● STORED DATA

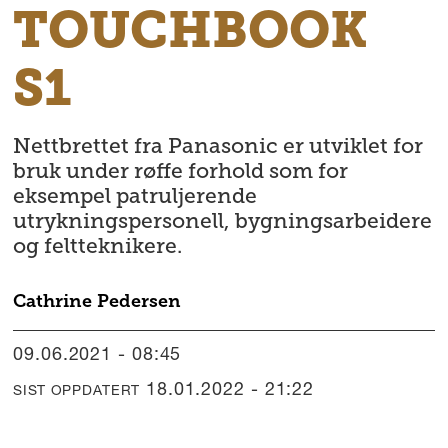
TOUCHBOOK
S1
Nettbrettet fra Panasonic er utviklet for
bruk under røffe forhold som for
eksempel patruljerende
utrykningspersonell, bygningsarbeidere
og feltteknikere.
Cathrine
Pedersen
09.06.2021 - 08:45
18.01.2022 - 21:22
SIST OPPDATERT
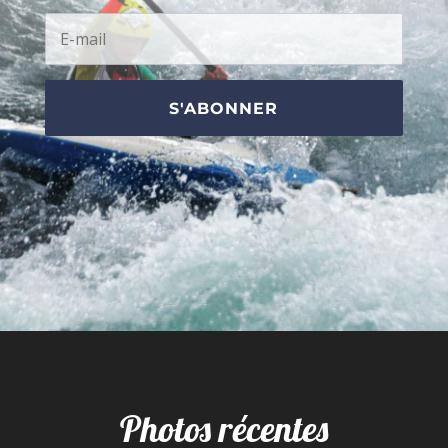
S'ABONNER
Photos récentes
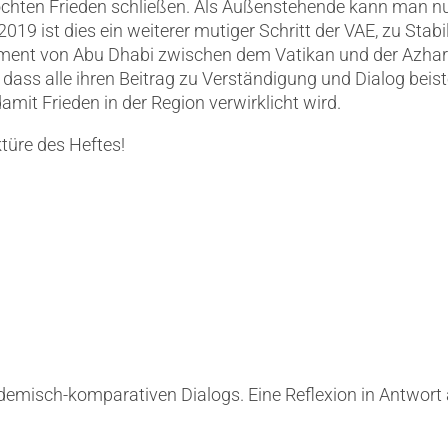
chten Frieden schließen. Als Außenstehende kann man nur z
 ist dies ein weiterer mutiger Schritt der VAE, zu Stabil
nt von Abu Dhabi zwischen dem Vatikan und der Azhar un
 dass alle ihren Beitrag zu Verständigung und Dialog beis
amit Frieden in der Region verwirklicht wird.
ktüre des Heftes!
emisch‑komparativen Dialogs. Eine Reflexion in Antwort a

==

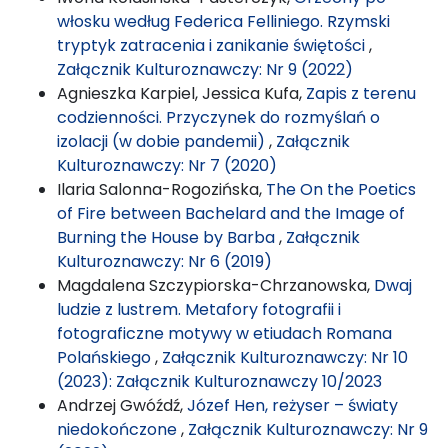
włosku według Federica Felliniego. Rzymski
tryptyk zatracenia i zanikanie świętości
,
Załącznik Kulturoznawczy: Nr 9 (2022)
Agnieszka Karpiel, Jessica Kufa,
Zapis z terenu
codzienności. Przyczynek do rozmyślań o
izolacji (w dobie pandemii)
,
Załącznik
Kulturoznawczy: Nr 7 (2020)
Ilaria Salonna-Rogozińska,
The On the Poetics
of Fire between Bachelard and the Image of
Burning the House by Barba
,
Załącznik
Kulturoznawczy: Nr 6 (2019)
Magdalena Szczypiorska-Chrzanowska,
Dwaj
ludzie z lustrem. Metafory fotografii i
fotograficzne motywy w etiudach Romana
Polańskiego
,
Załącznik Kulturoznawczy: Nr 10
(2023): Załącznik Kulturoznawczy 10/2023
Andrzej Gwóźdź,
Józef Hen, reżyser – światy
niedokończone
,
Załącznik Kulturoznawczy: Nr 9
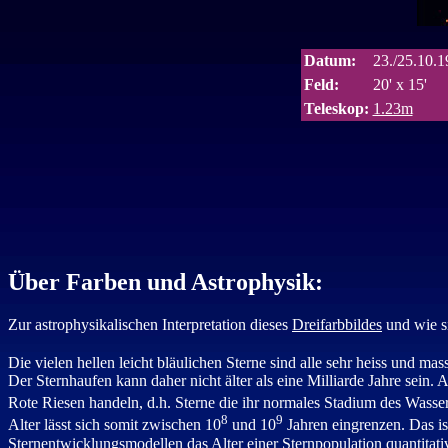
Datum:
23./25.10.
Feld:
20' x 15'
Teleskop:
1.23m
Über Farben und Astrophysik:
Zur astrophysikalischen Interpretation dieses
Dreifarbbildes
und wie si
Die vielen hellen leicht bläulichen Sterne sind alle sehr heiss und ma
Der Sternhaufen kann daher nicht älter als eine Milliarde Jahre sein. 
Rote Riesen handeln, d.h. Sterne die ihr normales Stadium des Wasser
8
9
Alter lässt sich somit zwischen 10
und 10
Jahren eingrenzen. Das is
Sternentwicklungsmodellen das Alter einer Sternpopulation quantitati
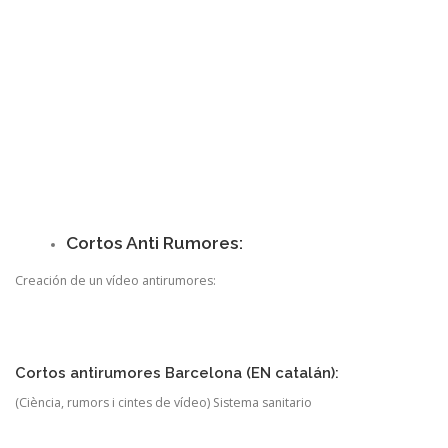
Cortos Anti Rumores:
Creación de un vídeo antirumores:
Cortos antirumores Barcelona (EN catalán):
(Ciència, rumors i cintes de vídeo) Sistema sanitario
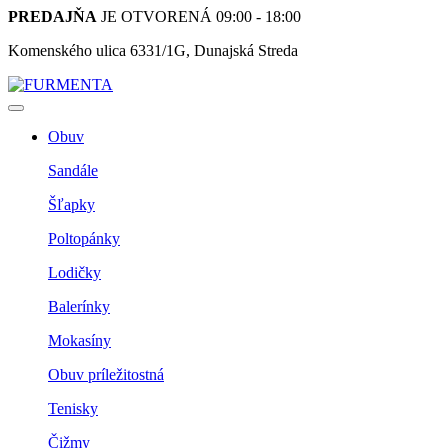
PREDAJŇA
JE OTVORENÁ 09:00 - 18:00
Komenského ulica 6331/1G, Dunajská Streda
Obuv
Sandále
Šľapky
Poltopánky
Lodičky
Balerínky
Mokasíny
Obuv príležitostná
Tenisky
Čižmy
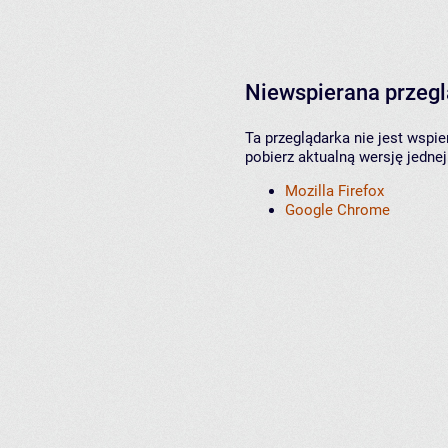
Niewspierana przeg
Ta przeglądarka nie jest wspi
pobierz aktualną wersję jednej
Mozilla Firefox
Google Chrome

--

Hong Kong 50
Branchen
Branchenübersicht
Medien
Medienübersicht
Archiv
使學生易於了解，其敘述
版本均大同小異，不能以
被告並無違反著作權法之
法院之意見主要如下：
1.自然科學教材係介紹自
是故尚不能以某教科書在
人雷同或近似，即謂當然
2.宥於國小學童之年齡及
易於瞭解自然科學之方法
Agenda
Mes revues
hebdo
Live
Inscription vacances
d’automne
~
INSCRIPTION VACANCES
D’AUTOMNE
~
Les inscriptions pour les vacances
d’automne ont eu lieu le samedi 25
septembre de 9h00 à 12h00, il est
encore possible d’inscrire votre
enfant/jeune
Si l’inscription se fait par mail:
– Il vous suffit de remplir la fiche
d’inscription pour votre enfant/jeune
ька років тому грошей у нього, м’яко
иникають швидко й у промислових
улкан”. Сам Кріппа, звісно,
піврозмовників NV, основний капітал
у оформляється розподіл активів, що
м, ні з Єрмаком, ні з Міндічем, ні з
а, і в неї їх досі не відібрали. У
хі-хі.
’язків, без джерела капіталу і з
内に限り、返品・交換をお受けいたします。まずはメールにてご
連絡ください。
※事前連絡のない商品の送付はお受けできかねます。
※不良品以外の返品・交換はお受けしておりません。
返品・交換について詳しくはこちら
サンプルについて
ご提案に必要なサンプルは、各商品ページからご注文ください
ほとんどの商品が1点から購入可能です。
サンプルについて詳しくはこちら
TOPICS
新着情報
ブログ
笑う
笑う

● AIM OF THE EXERCISE
Search the entries above for "Alter". Return every line that has it.

● COMPLETED EXERCISE
Alter lässt sich somit zwischen 10
Sternentwicklungsmodellen das Alter einer Sternpopulation quantitati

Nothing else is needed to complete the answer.